*WHAT YOU NEED TO DO:*
Look through the listing below and report how many lines contain "class", as a bare number.

*SOURCE RECORDS:*
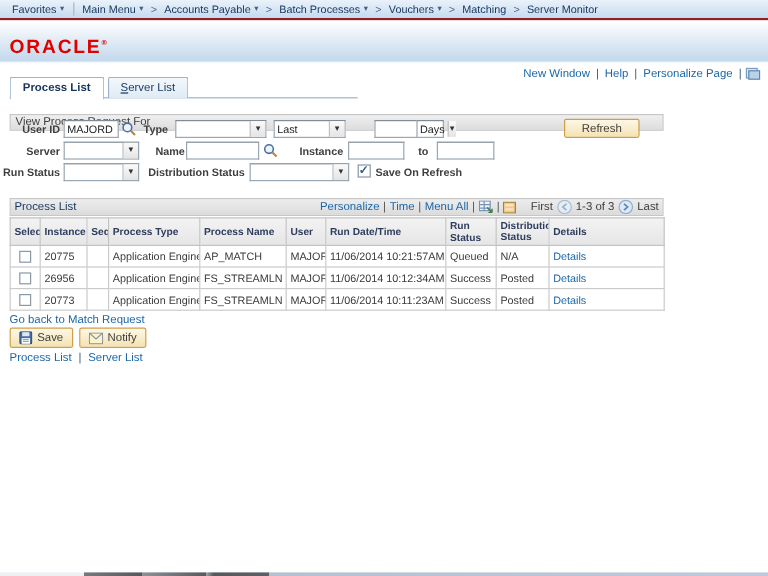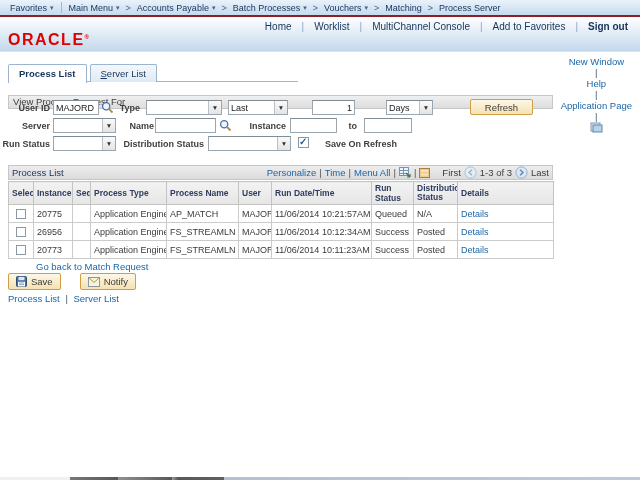--- a/index.html
+++ b/index.html
@@ -124,7 +124,7 @@
   </span>
   <span class="crumb-gt">&gt;</span>
   <span class="crumb-item">
-    <span>Process Server</span>
+    <span>Server Monitor</span>
   </span>
 </div>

*RESULT OF THE EXERCISE:*
2